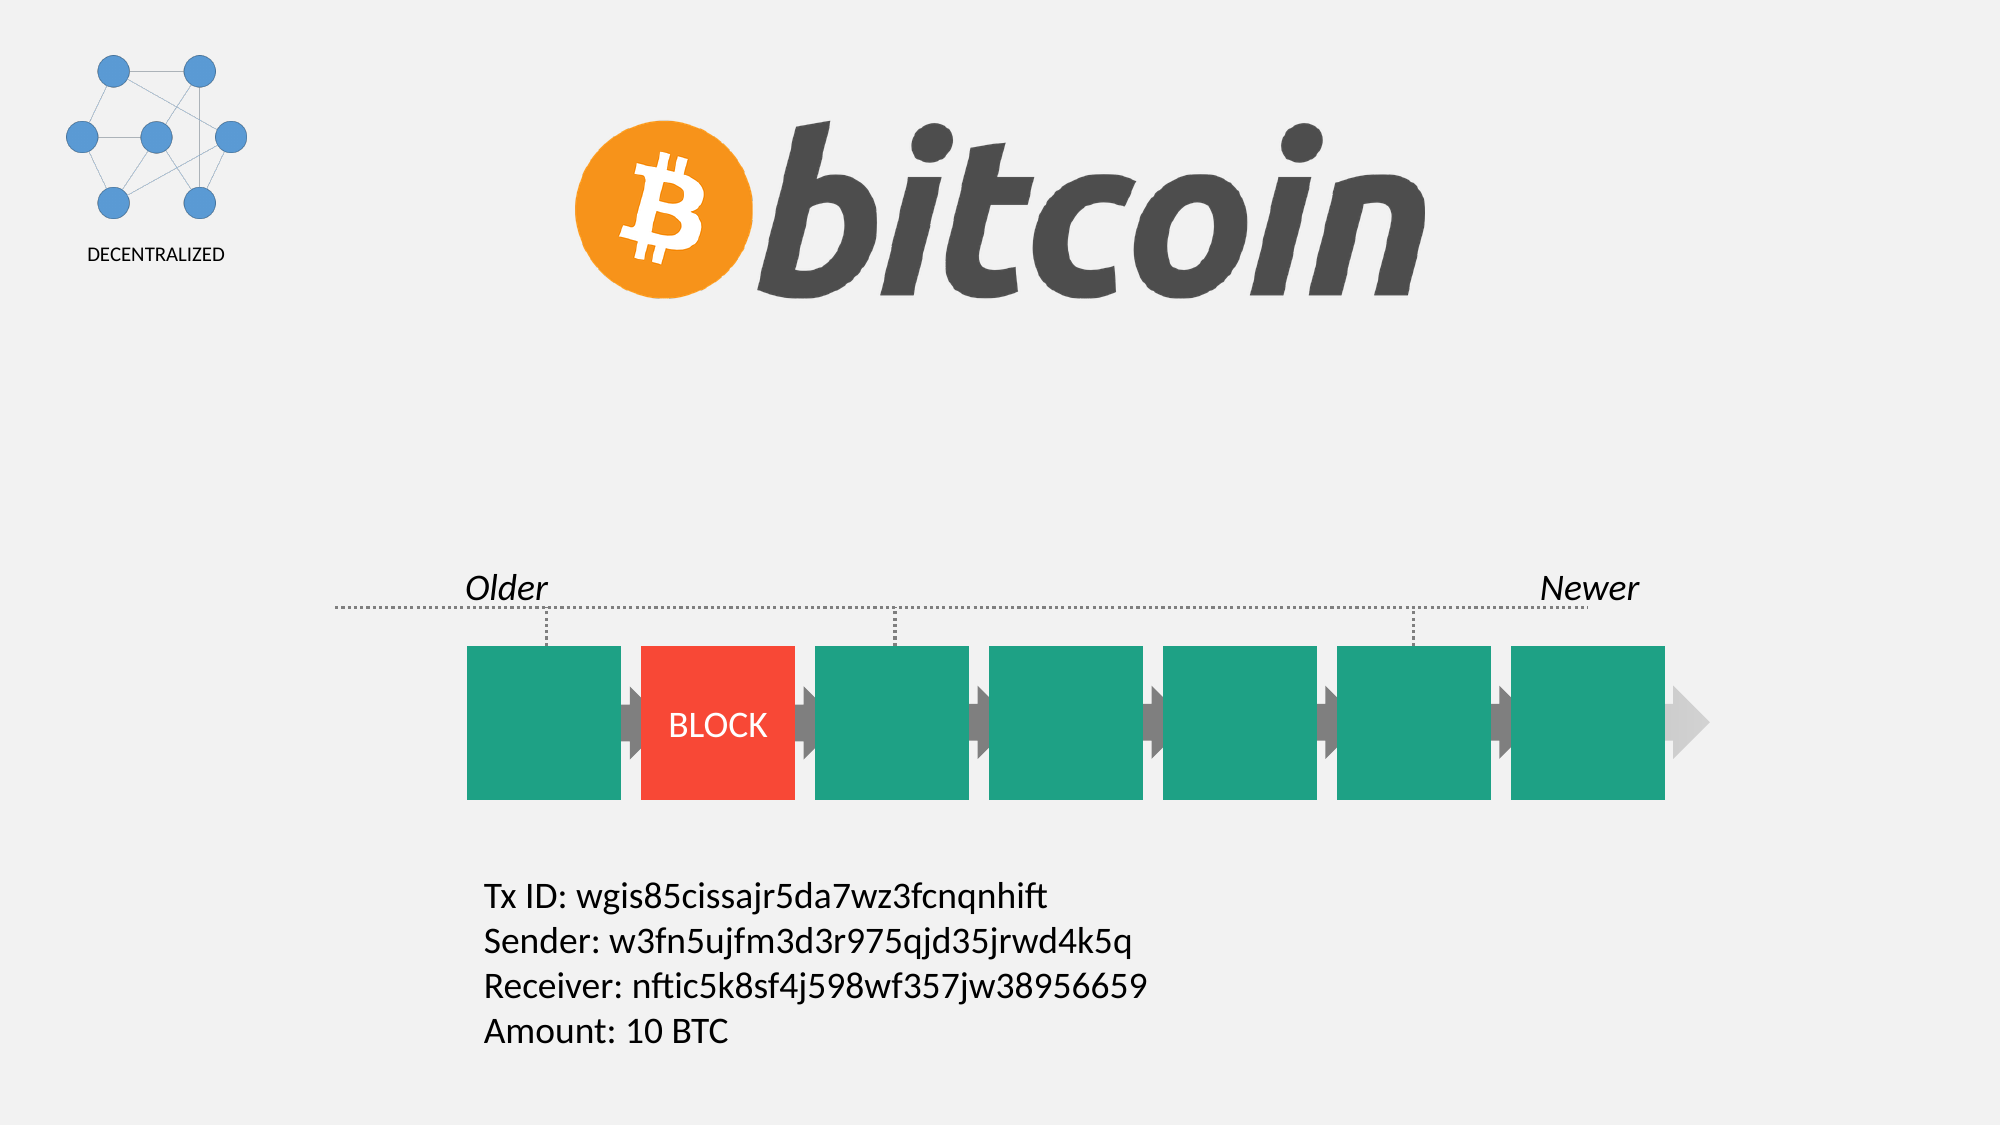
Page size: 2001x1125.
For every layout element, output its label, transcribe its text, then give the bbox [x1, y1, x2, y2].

text_box Newer [1522, 555, 1657, 616]
text_box DECENTRALIZED [72, 232, 242, 274]
text_box [795, 646, 1710, 800]
picture [66, 55, 247, 219]
text_box Tx ID: wgis85cissajr5da7wz3fcnqnhift Sender: w3fn5ujfm3d3r975qjd35jrwd4k5q Receiver: nftic5k8sf4j598wf357jw38956659 Amount: 10 BTC [468, 863, 1172, 1061]
text_box BLOCK [641, 646, 795, 800]
picture [575, 0, 1425, 422]
text_box Older [447, 555, 566, 616]
text_box [467, 646, 641, 800]
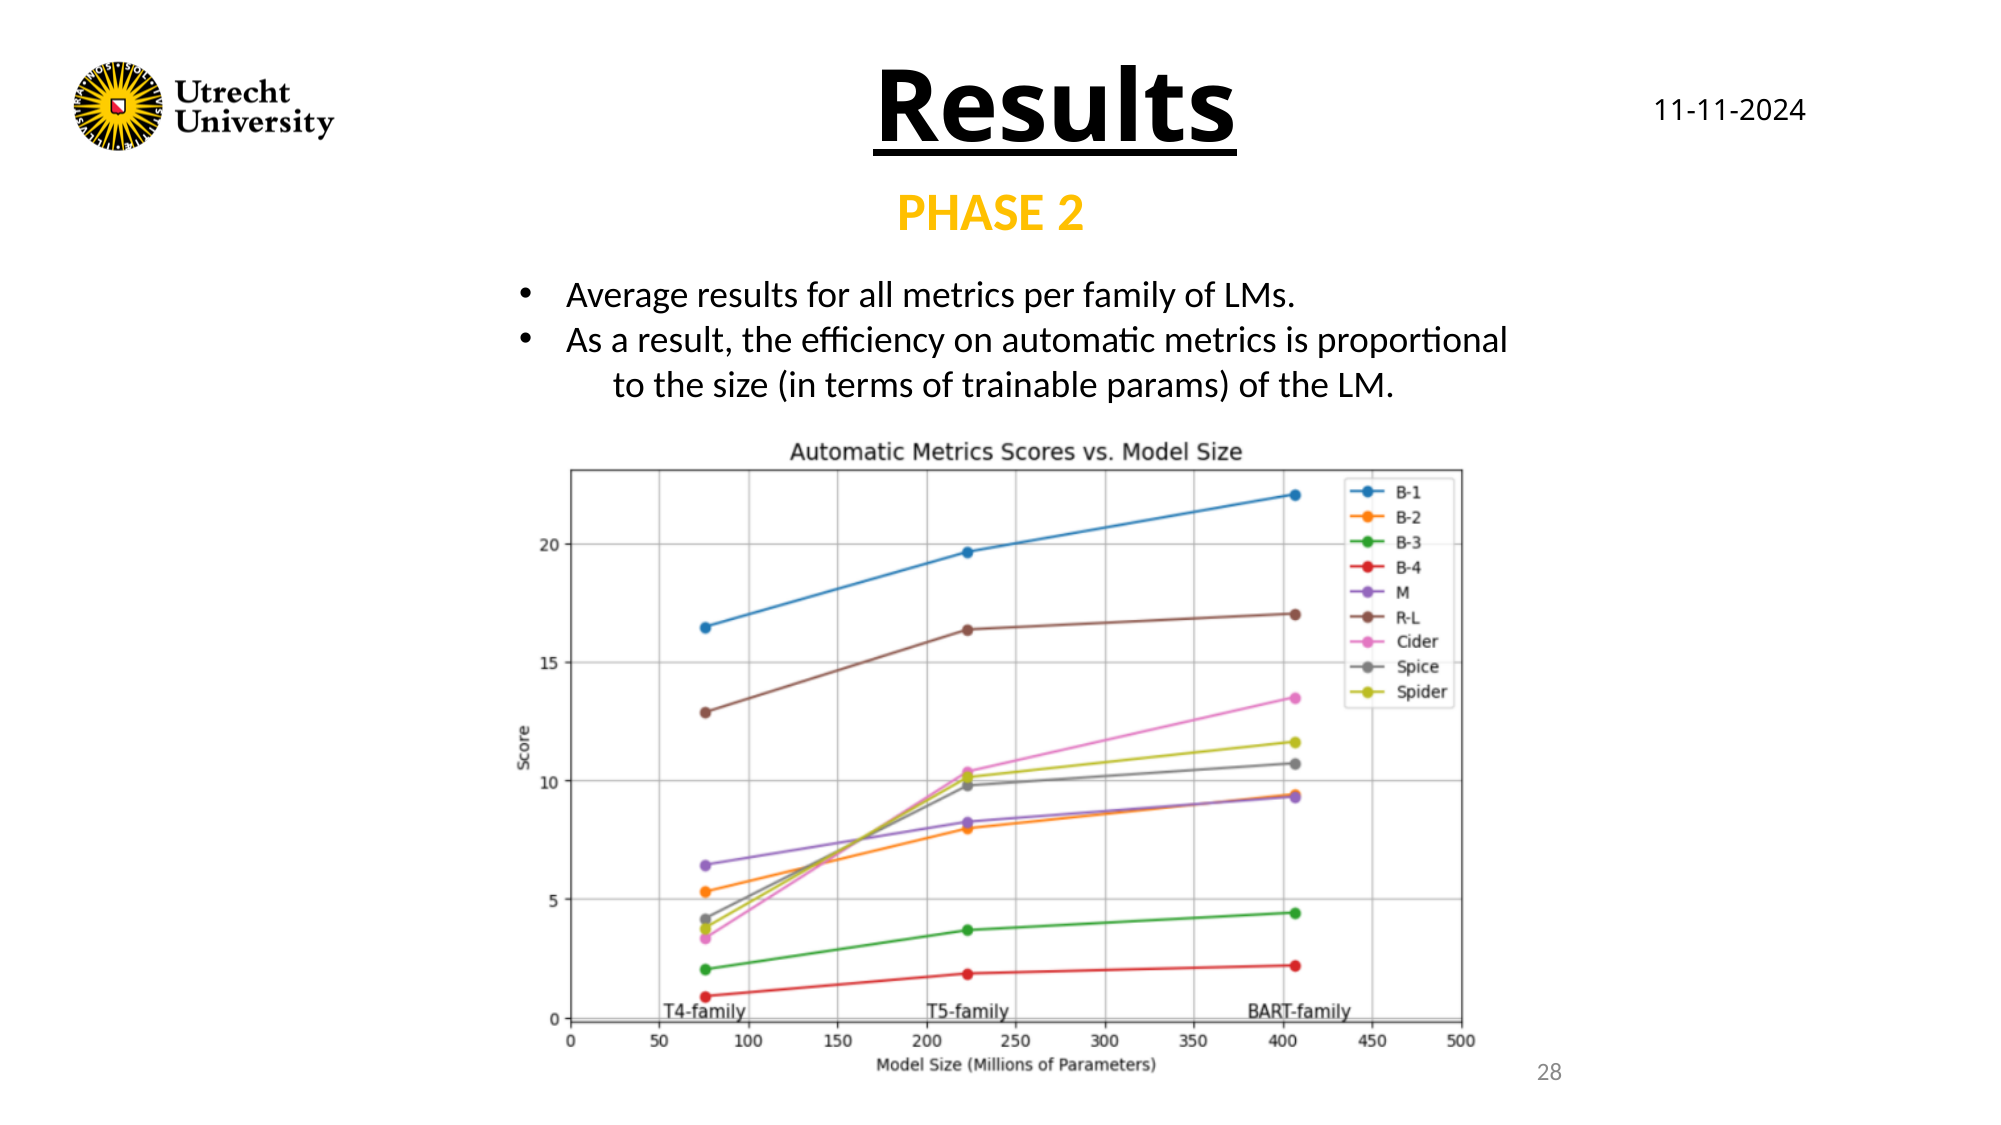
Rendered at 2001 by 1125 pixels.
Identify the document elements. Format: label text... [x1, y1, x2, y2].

text_box Results [873, 41, 1128, 163]
text_box Average results for all metrics per family of LMs. As a result, the efficiency on automatic metrics is proportional to the size (in terms of trainable params) of the LM. [504, 262, 1537, 415]
text_box [1521, 1040, 1973, 1101]
text_box PHASE 2 [882, 169, 1118, 250]
text_box 11-11-2024 [1638, 84, 1943, 120]
picture [478, 426, 1522, 1084]
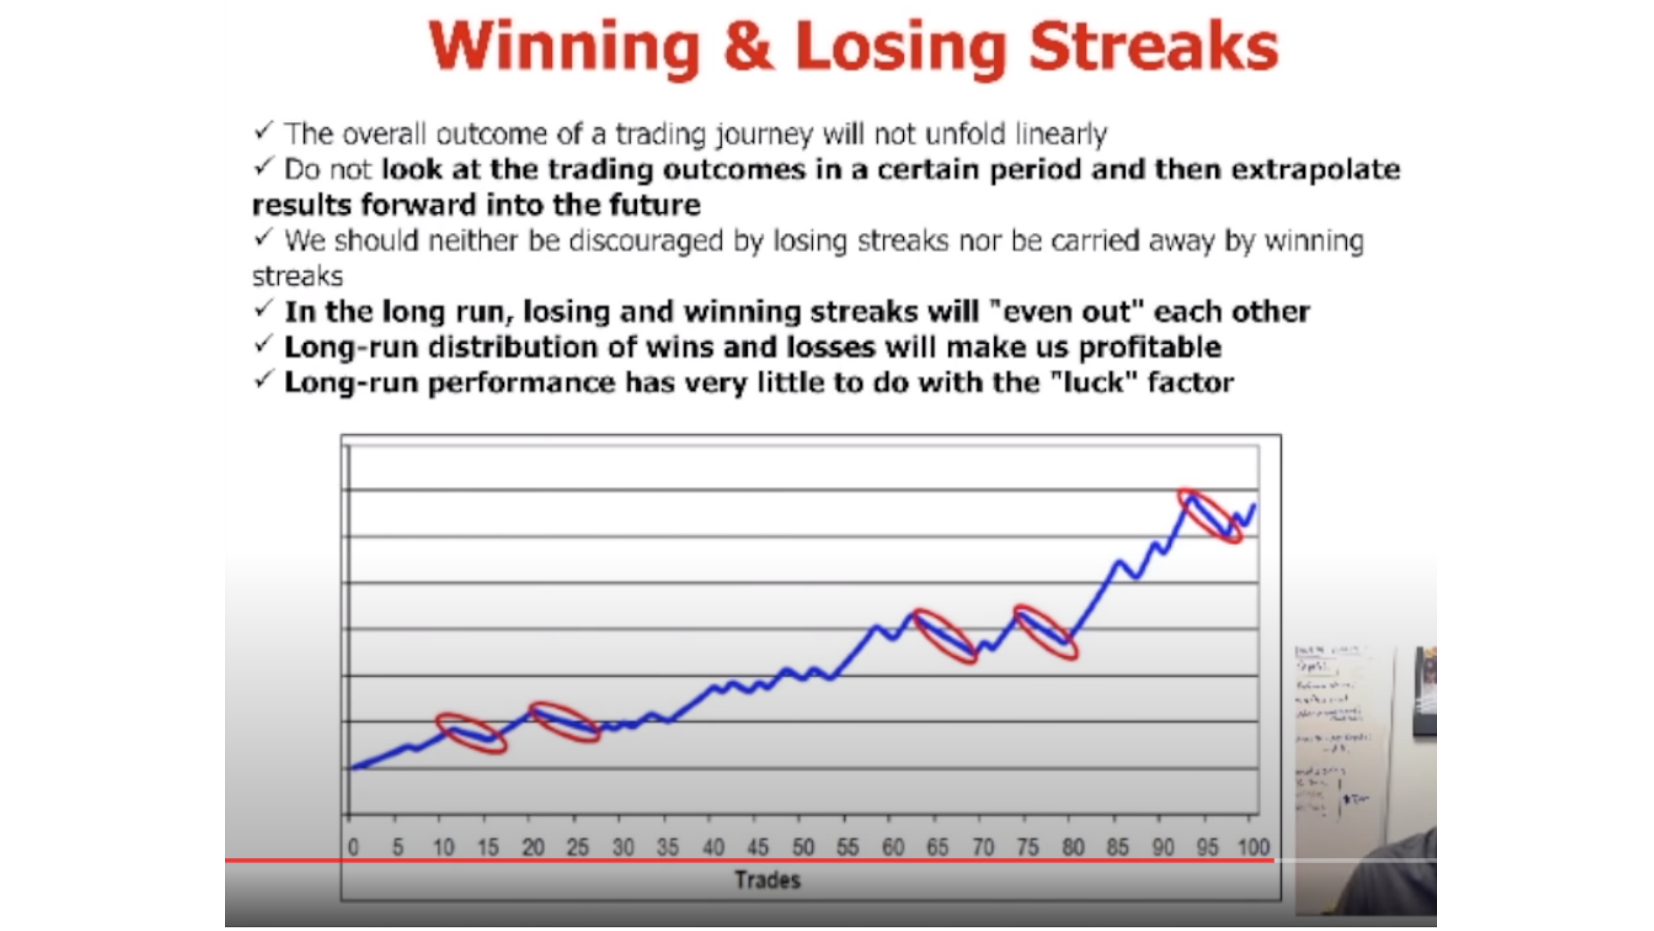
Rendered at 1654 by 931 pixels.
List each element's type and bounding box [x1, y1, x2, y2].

picture [225, 0, 1437, 931]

## WHAT IS EXPECTED
Report every line of the data above that contains the string "Rendered", copying each one in full. Case counts.

## EXERCISE RESULT
Rendered at 2001 by 1125 pixels.
Rendered at 1654 by 931 pixels.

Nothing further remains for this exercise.